WHAT THE TASK ASKS. Reproduce every one of the records below word for word, omitting the pictures.

DATA RECORDS.
--------------------------------------------------
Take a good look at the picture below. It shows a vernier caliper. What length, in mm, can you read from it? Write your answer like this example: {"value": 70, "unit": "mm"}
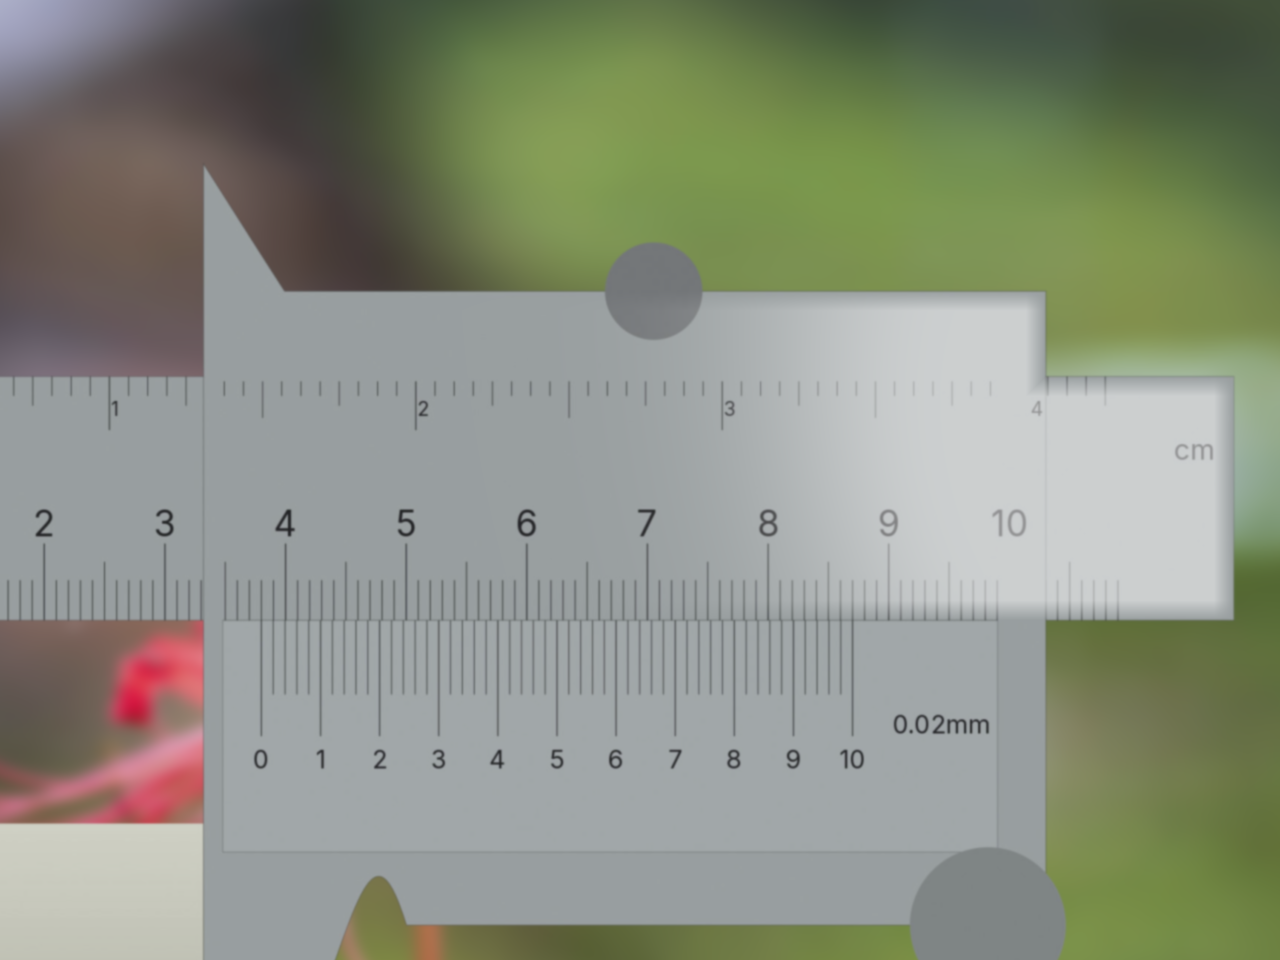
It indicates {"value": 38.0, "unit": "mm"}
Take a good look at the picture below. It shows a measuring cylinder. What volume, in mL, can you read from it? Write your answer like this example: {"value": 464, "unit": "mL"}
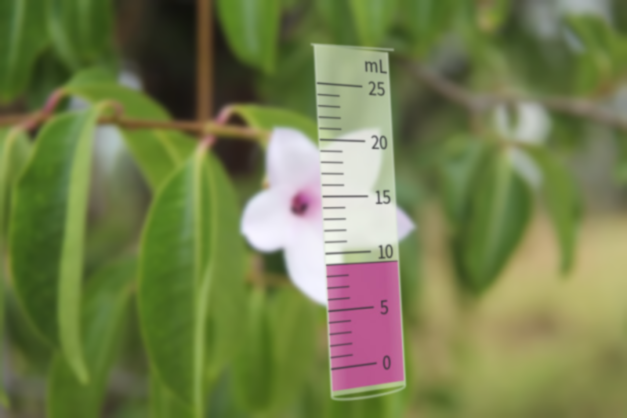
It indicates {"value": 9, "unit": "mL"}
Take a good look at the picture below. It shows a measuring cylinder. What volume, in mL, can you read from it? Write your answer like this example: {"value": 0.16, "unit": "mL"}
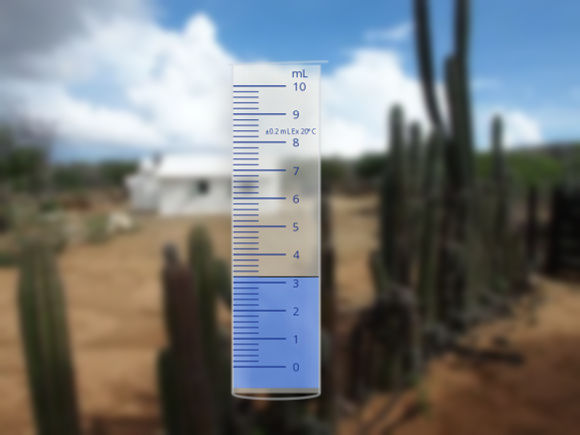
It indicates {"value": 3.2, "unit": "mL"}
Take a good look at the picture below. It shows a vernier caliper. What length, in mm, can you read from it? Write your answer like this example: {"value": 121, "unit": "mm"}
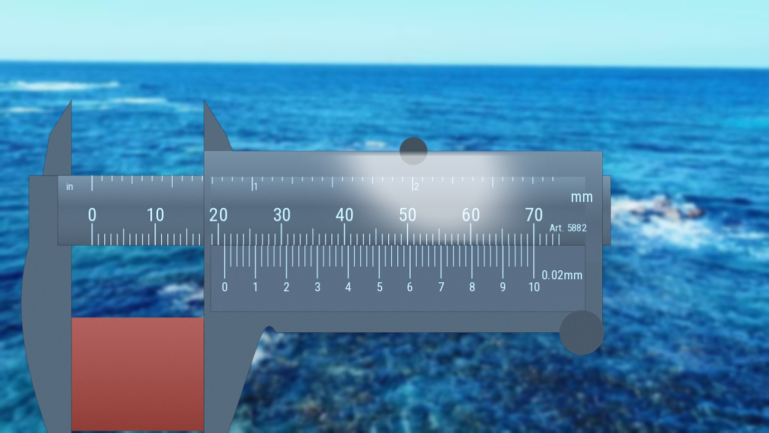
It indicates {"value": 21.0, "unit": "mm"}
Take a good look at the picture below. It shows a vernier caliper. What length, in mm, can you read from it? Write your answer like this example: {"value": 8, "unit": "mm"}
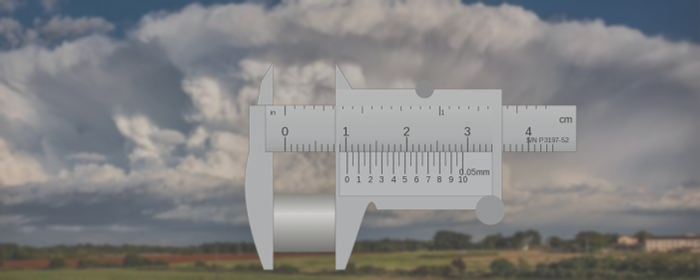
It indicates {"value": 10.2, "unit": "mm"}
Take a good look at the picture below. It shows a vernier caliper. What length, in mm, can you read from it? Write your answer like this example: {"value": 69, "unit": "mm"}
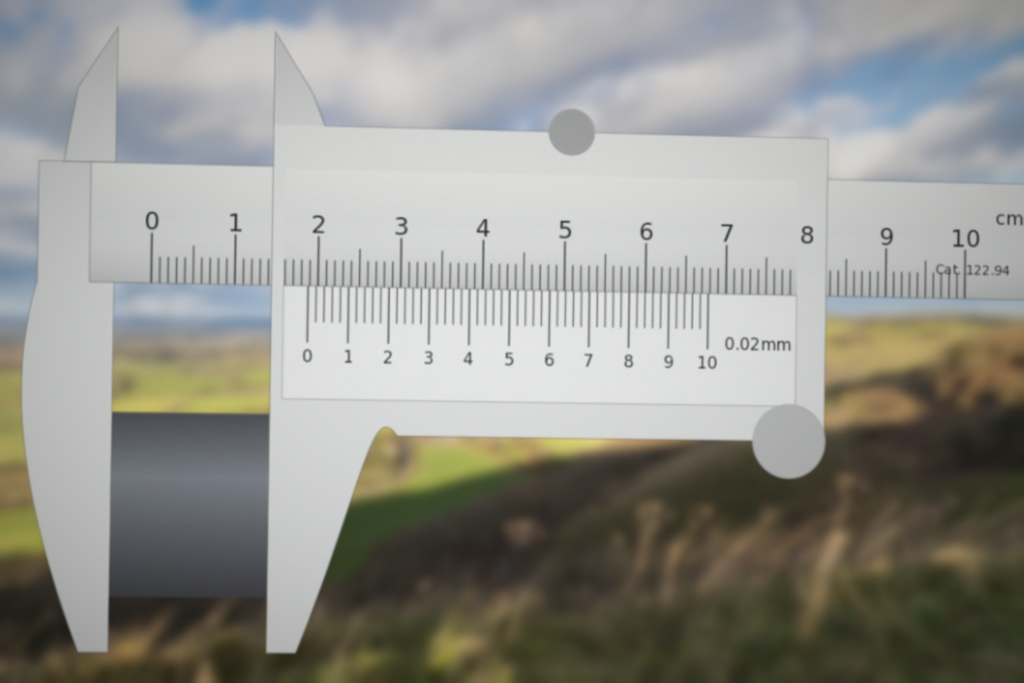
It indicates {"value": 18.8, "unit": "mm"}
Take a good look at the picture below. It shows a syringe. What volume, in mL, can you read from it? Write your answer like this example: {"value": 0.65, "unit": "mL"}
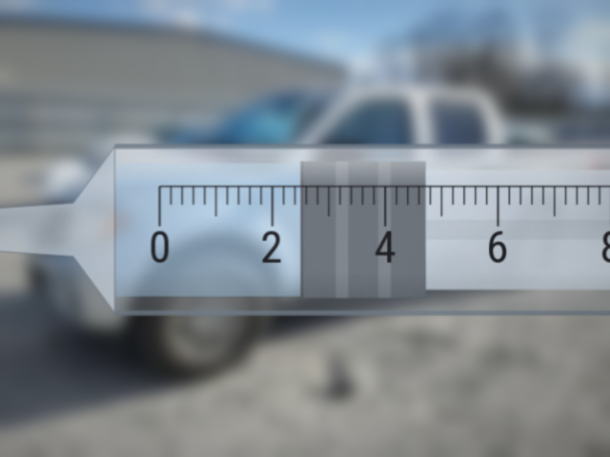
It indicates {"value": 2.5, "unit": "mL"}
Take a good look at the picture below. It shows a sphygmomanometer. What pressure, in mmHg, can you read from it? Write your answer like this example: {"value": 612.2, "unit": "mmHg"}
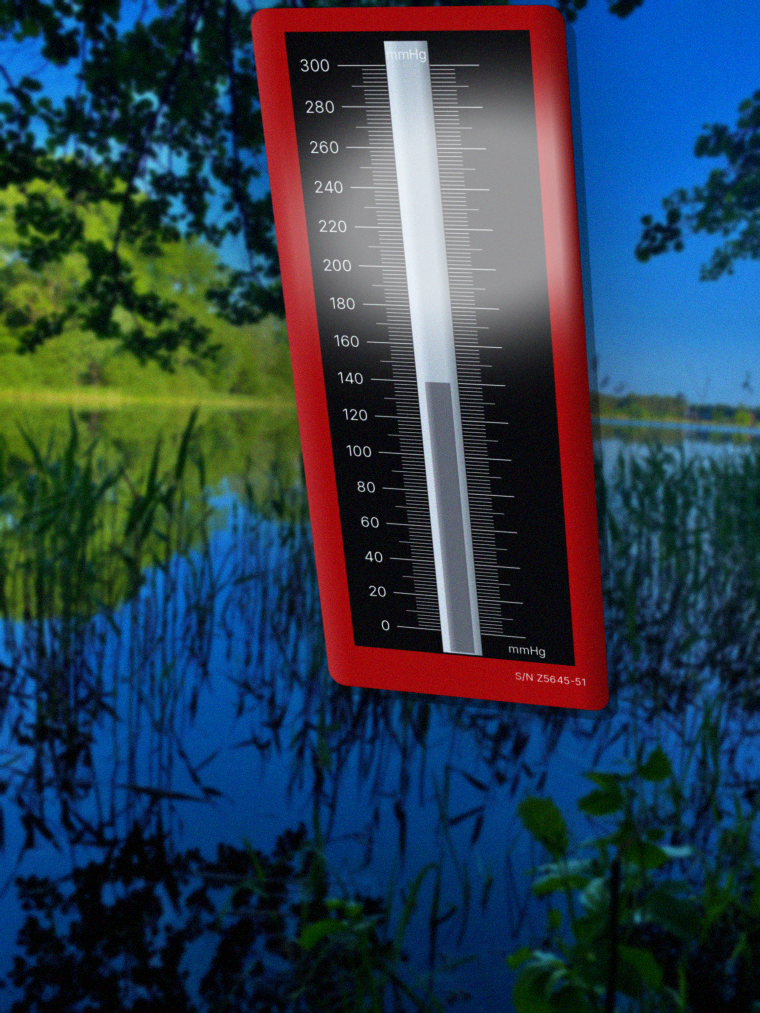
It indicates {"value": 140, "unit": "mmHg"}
--------------------------------------------------
FINISHED EXERCISE.
Take a good look at the picture below. It shows a vernier caliper. What length, in mm, can you read from it? Write your answer like this example: {"value": 70, "unit": "mm"}
It indicates {"value": 38.0, "unit": "mm"}
Take a good look at the picture below. It shows a measuring cylinder. What volume, in mL, can you read from it? Write your answer like this example: {"value": 464, "unit": "mL"}
It indicates {"value": 9, "unit": "mL"}
Take a good look at the picture below. It shows a measuring cylinder. What volume, in mL, can you read from it? Write your answer like this example: {"value": 0.16, "unit": "mL"}
It indicates {"value": 3.2, "unit": "mL"}
Take a good look at the picture below. It shows a vernier caliper. What length, in mm, can you read from it? Write your answer like this example: {"value": 121, "unit": "mm"}
It indicates {"value": 21.0, "unit": "mm"}
Take a good look at the picture below. It shows a vernier caliper. What length, in mm, can you read from it? Write your answer like this example: {"value": 8, "unit": "mm"}
It indicates {"value": 10.2, "unit": "mm"}
Take a good look at the picture below. It shows a vernier caliper. What length, in mm, can you read from it? Write your answer like this example: {"value": 69, "unit": "mm"}
It indicates {"value": 18.8, "unit": "mm"}
Take a good look at the picture below. It shows a syringe. What volume, in mL, can you read from it? Write your answer like this example: {"value": 0.65, "unit": "mL"}
It indicates {"value": 2.5, "unit": "mL"}
Take a good look at the picture below. It shows a sphygmomanometer. What pressure, in mmHg, can you read from it? Write your answer like this example: {"value": 612.2, "unit": "mmHg"}
It indicates {"value": 140, "unit": "mmHg"}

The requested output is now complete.